[Opening Provided entries section]

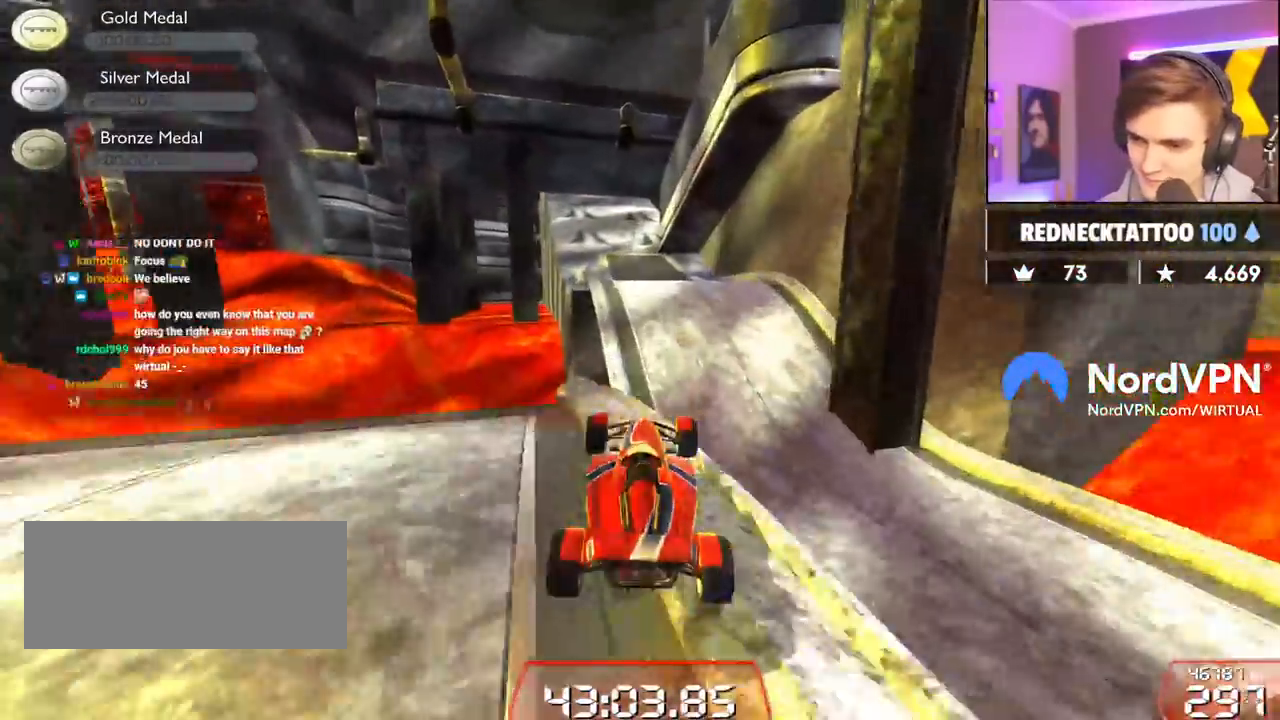
{"keys": ["up"], "events": []}
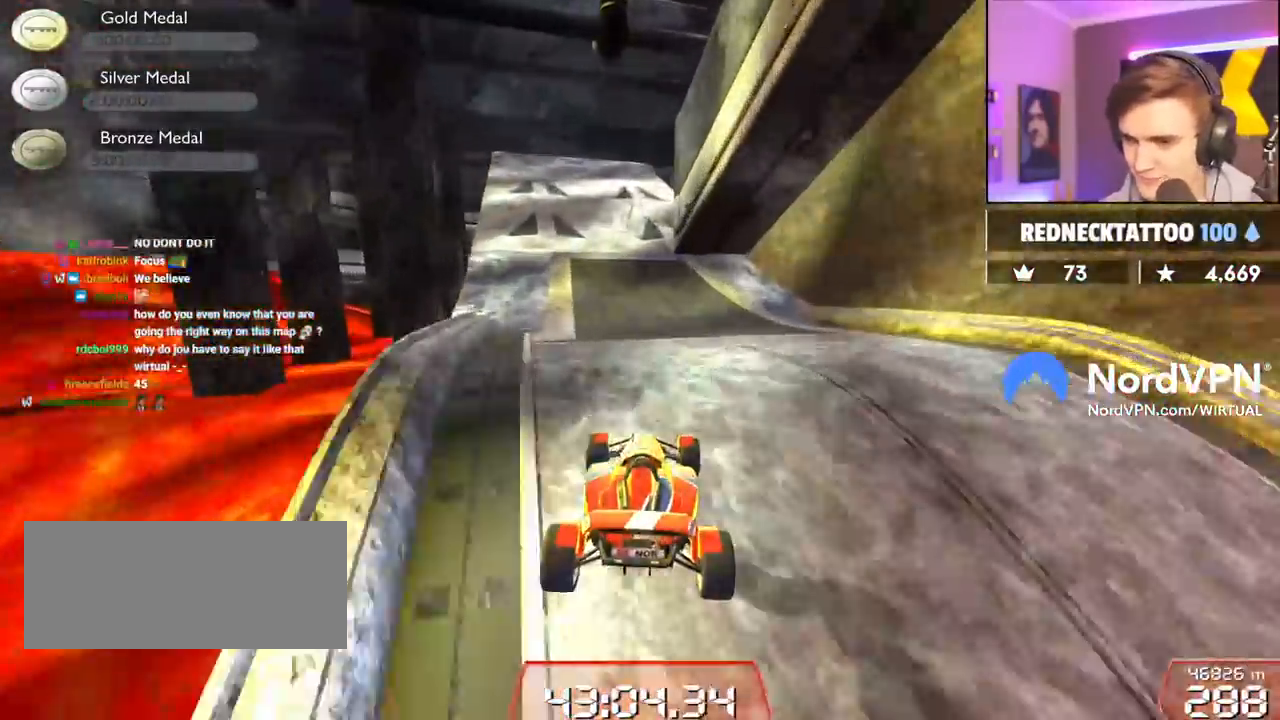
{"keys": ["up"], "events": [[100, "left", "down"], [184, "left", "up"]]}
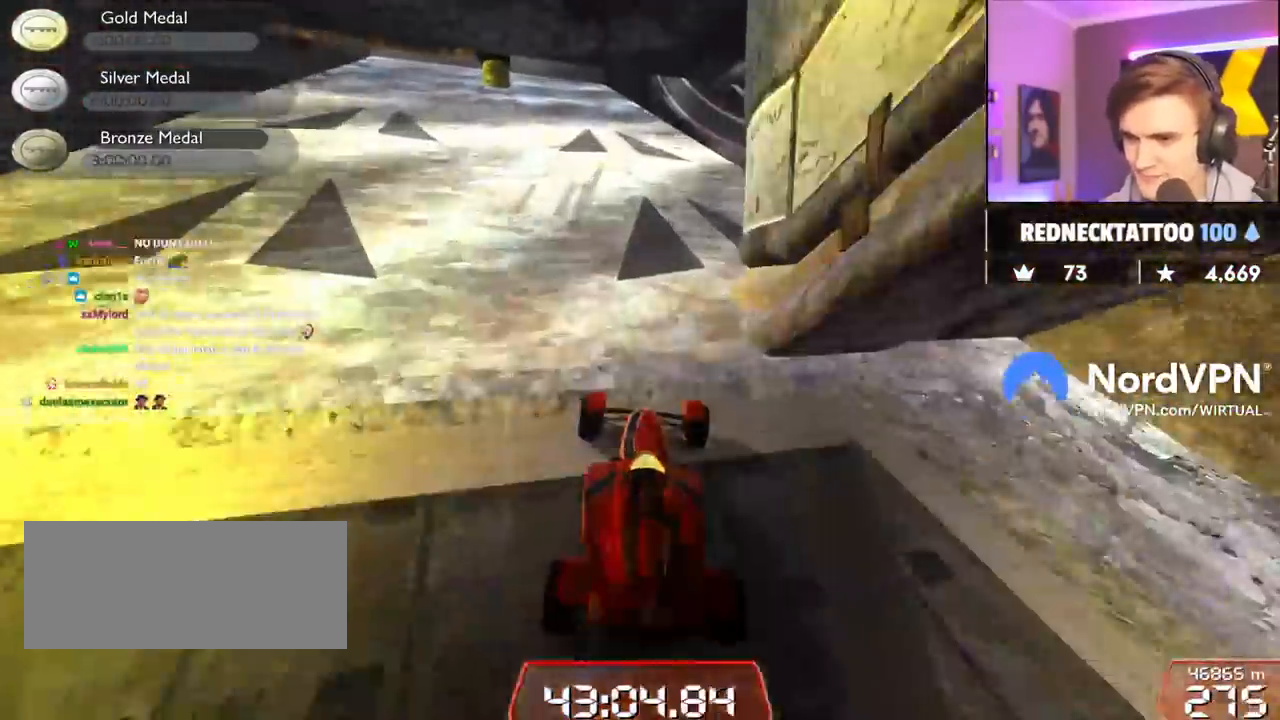
{"keys": ["right", "up"], "events": [[400, "right", "down"]]}
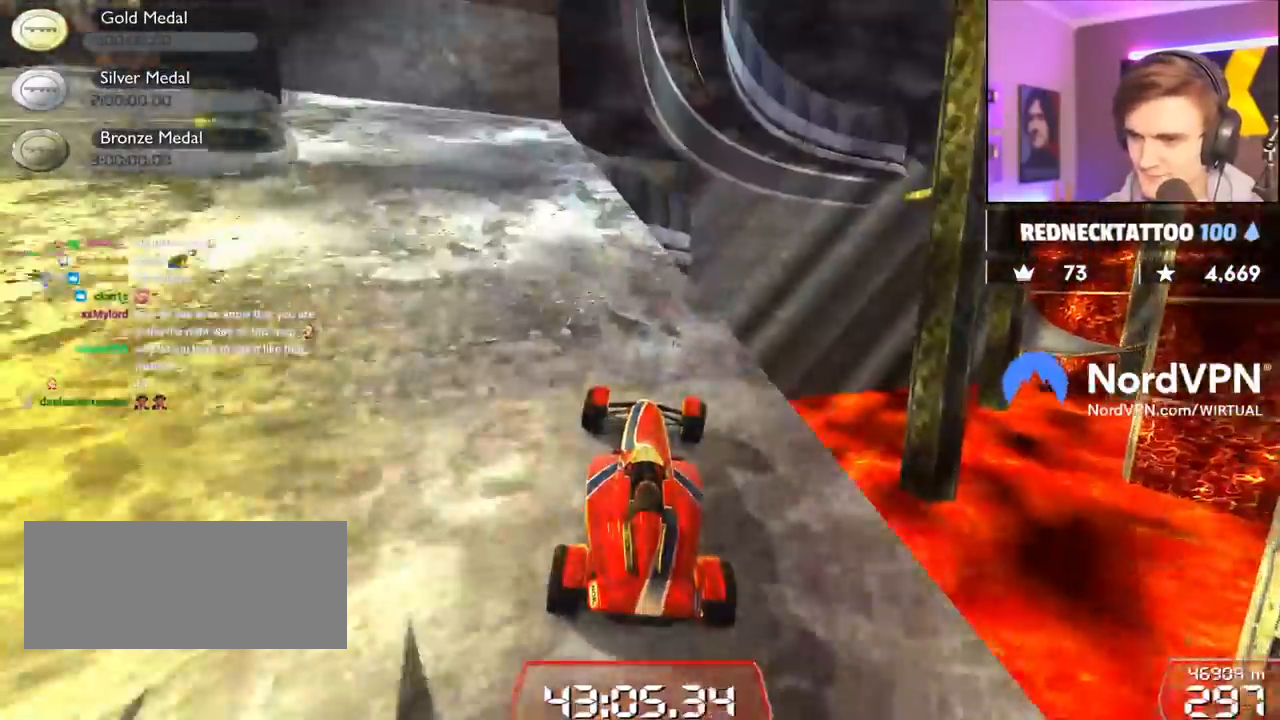
{"keys": ["up"], "events": [[134, "right", "up"], [267, "left", "down"], [417, "left", "up"]]}
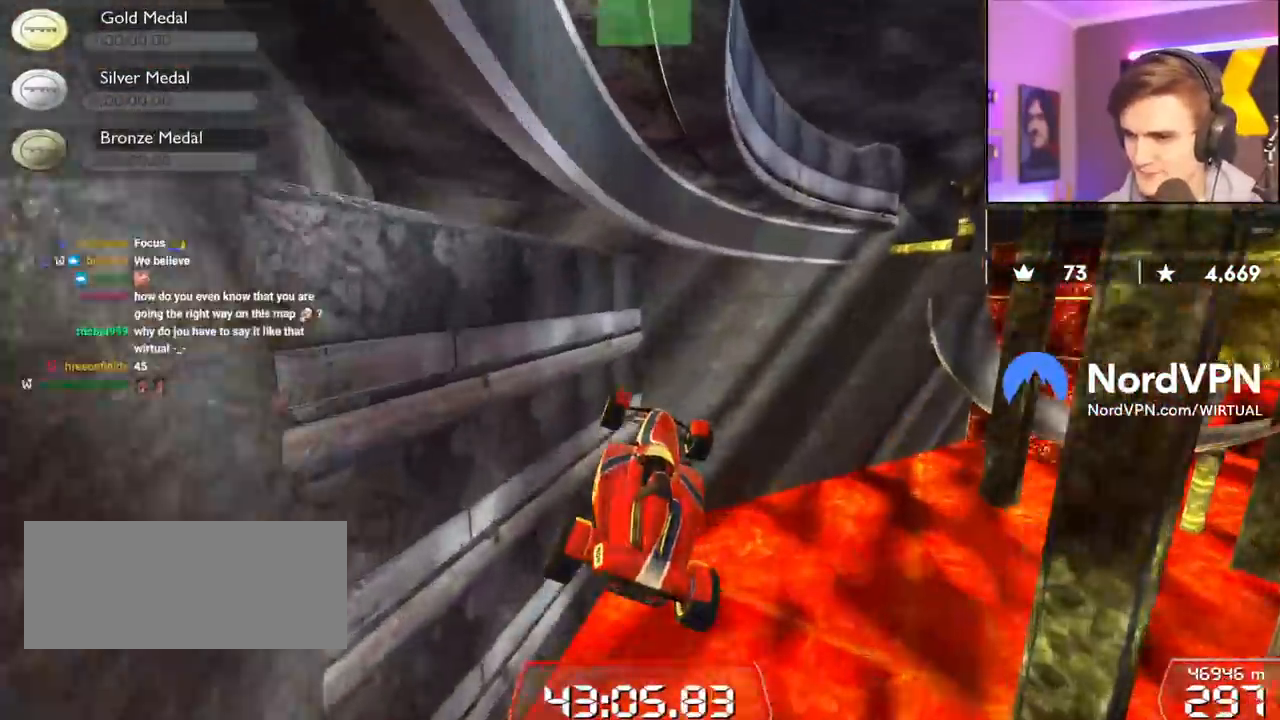
{"keys": ["left", "up"], "events": [[150, "left", "down"]]}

[Closing Provided entries section]

Among the entries above, how many lines hold the string "left"? Give the number by itself.

Finished exercise
3